Leprosy was a dreaded, contagious, and incurable disease whose victims became social outcasts and suffered disfigurement and death.

It is often used as an allegory for sin in the Old Testament. 

So the phrase, “but he was a leper,” completely undermines Naaman’s list of achievements and accolades.

Naaman’s wife had a young, Israelite servant girl. The girl told her mistress about a prophet from Samaria who could heal Naaman of his leprosy. Eventually, through a letter to the king of Israel, Naaman was invited to visit this renowned prophet, Elisha.

And what did Elisha do with this man of great importance? 

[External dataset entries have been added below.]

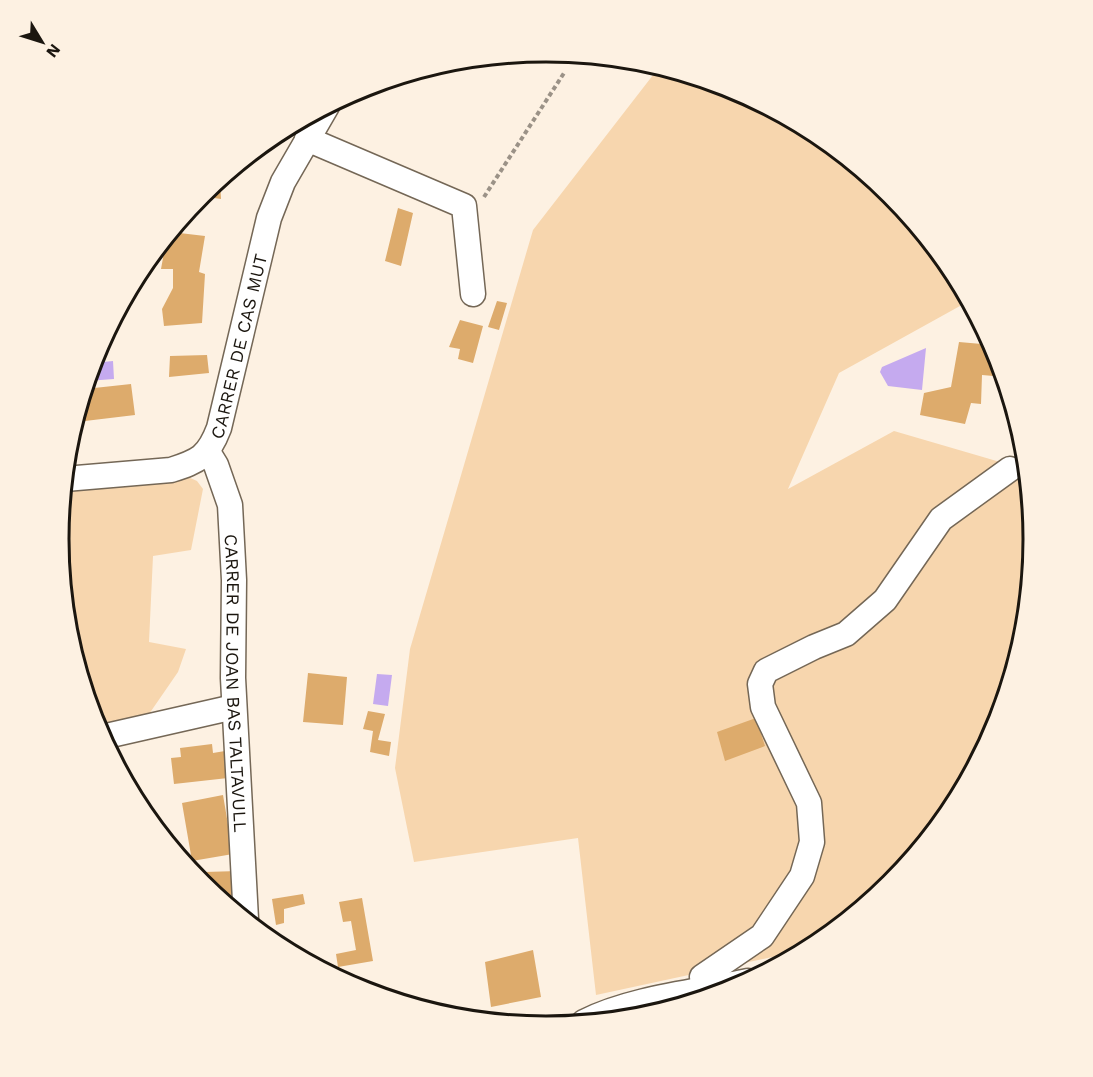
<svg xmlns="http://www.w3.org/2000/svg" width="1093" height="1077" font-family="'Work Sans',sans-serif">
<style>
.green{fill:#f7d6ae}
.water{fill:#c5aaef}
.building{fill:#ddab6c}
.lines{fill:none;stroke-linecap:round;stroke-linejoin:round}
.minor-casing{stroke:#746756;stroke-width:27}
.path{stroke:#9b9287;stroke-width:4;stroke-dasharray:4.5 3;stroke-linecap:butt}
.minor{stroke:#fff;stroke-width:24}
.labels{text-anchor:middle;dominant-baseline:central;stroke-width:5;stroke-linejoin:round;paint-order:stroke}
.street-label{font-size:18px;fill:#1b160f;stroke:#fdf1e2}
.rim{fill:none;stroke:#1b160f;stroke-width:3}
</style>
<rect width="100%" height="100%" fill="#fdf1e2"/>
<path class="green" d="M660,66L733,88L818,133L891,194L952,268L969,301L839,373L788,489L894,431L1027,470L1034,539L1025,634L997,725L952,810L891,883L817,944L805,950L596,995L578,838L414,862L395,768L410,649L533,230Z
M188,477L197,481L203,489L191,550L153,556L149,642L186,649L178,672L147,717L98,728L68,633L59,538L64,490Z"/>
<path class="water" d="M926,348L922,390L888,386L880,372L882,367Z
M113,361L114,379L87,381L93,363Z
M377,674L392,675L388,706L373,704Z"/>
<path class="building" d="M220,179L221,199L200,196L202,194Z
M398,208L413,213L401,266L385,261Z
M171,232L205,236L199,272L205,274L202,323L164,326L162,309L173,288V269H161L167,236Z
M497,301L507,303L499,330L488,327Z
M460,320L483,326L473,363L458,359L460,349L449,347Z
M959,342L993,345L1005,377L982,375L981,404L971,403L965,424L920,415L924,393L951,387Z
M207,355L209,373L169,377L170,356Z
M131,384L135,415L85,421L83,396L85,389Z
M308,673L347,677L343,725L303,722Z
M368,711L385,714L378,740L391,742L389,756L370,752L373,731L363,729Z
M756,718L765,746L725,761L717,732Z
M212,744L213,753L225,751L228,778L174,784L171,758L181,757L180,748Z
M223,795L233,854L192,861L182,803Z
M134,796H140L141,809Z
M239,871L240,895L217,896L205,886L204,872Z
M303,894L305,904L284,909V923L276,925L272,899Z
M362,898L373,961L338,967L336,954L356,950L351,921L343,922L339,902Z
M533,950L541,997L491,1007L485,962Z"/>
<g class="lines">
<defs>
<g id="minor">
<path d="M307,139L464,206L473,294"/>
<path id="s1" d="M208,452L216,465L230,505L234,580L233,678L246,919"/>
<path id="s2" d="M65,479L171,470C199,461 208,457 219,428L269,218L283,182L327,106"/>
<path d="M102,737L234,707"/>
<path d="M708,989L702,977L762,936L802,876L812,842L809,803L763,707L760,684L766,671L814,647L846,634L885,600L941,519L1010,469"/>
<path d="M584,1022C631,998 696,992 748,981"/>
</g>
</defs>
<use href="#minor" class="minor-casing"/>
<path class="path" d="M484,197L564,73"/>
<use href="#minor" class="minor"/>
</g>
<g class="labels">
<g class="street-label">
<text stroke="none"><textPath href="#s2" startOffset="258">CARRER DE CAS MUT</textPath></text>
<text stroke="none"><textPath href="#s1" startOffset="236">CARRER DE JOAN BAS TALTAVULL</textPath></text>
</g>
</g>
<path d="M0 0H1093V1077H0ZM69 539a477 477 0 1 1 954 0a477 477 0 1 1-954 0Z" fill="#fdf1e2" fill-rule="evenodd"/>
<path class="rim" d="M69 539a477 477 0 1 1 954 0a477 477 0 1 1-954 0Z"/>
<g transform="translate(42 42) rotate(128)" stroke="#fdf1e2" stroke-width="4.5" paint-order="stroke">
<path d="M0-4.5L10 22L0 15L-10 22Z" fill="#1b160f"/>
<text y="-9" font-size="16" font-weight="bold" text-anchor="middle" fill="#1b160f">N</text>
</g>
</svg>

He sent his servant out to him with a simple message:  “Go and wash in the Jordan [river] seven times and your flesh shall be restored to you and you shall be clean.”

Naaman was furious. 

Not only did this so-called prophet fail to greet him personally, but he gave him these ridiculous instructions. Naaman went away complaining to himself, and anyone who would listen, I thought he would at least come out and greet me. I thought he would call on the name of the Lord and wave his hand over me and heal my leprosy.

I thought. 

I thought.

Naaman was trapped in a mental wrestling match. 

He questioned the instructions, afraid of looking foolish. His pride was wounded. After all, he thought, why the muddy Jordan River? The whole thing didn’t make sense. Aren’t there better rivers I could wash in and be clean?

“He turned and went away in a rage,” the Scripture says.  He came perilously close to missing the blessing God had for him, because his mind was stuck on, “I thought.”

Finally, one of his servants came to him and tried to reason.

“Hey, what have you got to lose? If the prophet had asked you to do something great, would you not have done it? Why not try this one simple thing?”

So Naaman, a desperate man, finally gave in.

I can imagine the mental turmoil churning through him with each dip in the water. An intense spiritual battle was being waged in his mind. He fought humiliation and no doubt the urge to get up and forget this foolishness. Finally, when he was done, after the seventh plunge, he came up and “his flesh was restored like the flesh of a little child, and he was clean.”

What was his first public declaration? 

“Now I know that there is no God in all the earth except in Israel.” (2 Kings 5: 15).

How angry Satan must have been! Naaman was healed, and he came to know the One True God.

Just think how close he had come to allowing one thought to bar him from a miracle. One thought almost shut the gates of healing. One thought almost kept him from the goodness God. Yet, one thought of obedience led to the release of God’s miraculous power in his life.